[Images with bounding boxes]
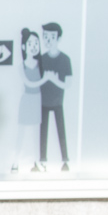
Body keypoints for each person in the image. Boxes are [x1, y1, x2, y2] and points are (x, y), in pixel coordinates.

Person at [39, 21, 71, 171]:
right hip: (43, 101)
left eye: (52, 37)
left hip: (58, 101)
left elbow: (68, 84)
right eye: (45, 37)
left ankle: (65, 160)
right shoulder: (42, 59)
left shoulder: (65, 60)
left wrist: (54, 79)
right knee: (43, 130)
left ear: (58, 38)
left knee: (61, 130)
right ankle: (42, 159)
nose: (48, 40)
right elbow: (37, 80)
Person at [14, 28, 46, 172]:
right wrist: (46, 79)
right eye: (30, 44)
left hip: (37, 100)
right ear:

== Instructions for the task ==
Each entry above is to be written out exactly. The pictures stay out.

== Exercise response ==
Body keypoints for each person in the image. Boxes are [x1, y1, x2, y2] and points are (x, y), in pixel coordinates.

Person at [39, 21, 71, 171]:
right hip: (43, 101)
left eye: (52, 37)
left hip: (58, 101)
left elbow: (68, 84)
right eye: (45, 37)
left ankle: (65, 160)
right shoulder: (42, 59)
left shoulder: (65, 60)
left wrist: (54, 79)
right knee: (43, 130)
left ear: (58, 38)
left knee: (61, 130)
right ankle: (42, 159)
nose: (48, 40)
right elbow: (37, 80)
Person at [14, 28, 46, 172]:
right wrist: (46, 79)
right eye: (30, 44)
left hip: (37, 100)
right ear:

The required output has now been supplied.